The UK matters in this complex dance since it has similar labour, environmental, and IP protection standards to the US. If it joins, it gives the CPTPP a Western seal of approval and helps to make the case in Washington. American accession would of course give Britain a US trade deal by the back door. 

Britain’s Rejoiner caucus reacts to CPTPP with disdain but also irritation, betraying a creeping awareness of the threat. The refrain for now is that the UK’s accession bid is empty posturing: a risible attempt to put flesh on the bones of Global Britain. It can never be a swap for EU trade. The "gravity" trade model is invariably invoked: the Pacific is far away and volumes are too small to matter.

This is a straw man argument. The CPTPP is not intended to be a swap. It is a different animal entirely. “I think it is going to emerge as the alternative to the World Trade Organisation,” said Professor David Collins, a WTO expert at City University.

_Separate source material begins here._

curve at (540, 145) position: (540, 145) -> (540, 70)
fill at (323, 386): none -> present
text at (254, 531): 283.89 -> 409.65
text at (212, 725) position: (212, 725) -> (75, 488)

The WTO itself is in deep crisis. Washington has lost confidence in the Appellate Body because it keeps ruling against the US - an understandable grievance since the US runs a large structural trade deficit and is therefore almost by definition at the receiving end of (disguised) mercantilist practices by others. Whatever the rights and wrongs, the CPTPP is gradually filling the vacuum. This leaves Europe in a quandary.  

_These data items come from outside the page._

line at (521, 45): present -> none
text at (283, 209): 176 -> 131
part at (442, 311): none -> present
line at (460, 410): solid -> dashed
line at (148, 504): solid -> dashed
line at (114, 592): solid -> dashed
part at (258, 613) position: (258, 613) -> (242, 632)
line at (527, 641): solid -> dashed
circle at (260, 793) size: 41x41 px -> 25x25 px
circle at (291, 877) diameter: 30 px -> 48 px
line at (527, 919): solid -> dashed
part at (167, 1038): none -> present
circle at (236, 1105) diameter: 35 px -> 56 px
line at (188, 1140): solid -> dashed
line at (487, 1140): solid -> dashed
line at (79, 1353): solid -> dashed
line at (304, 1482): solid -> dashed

The EU looks like an omnipotent trade hegemon only if your angle of view is regional: looks like a declining slow-growth bloc to the rest of the world. Its share of global GDP is shrinking by one percentage point every three years and has already slipped below 15pc.

“The EU is going to be increasingly marginalised because it is too small, and its approach to regulations is too heavy-handed. I don’t think it is going to be exporting its rules or precautionary principle for much longer,” said Prof Collins.

Will the EU be the junior player one day, on the outside of the world’s dominant trading structure, with its nose pressed to the glass? Possibly. We are in the Pacific century and right now the CPTPP has unstoppable momentum.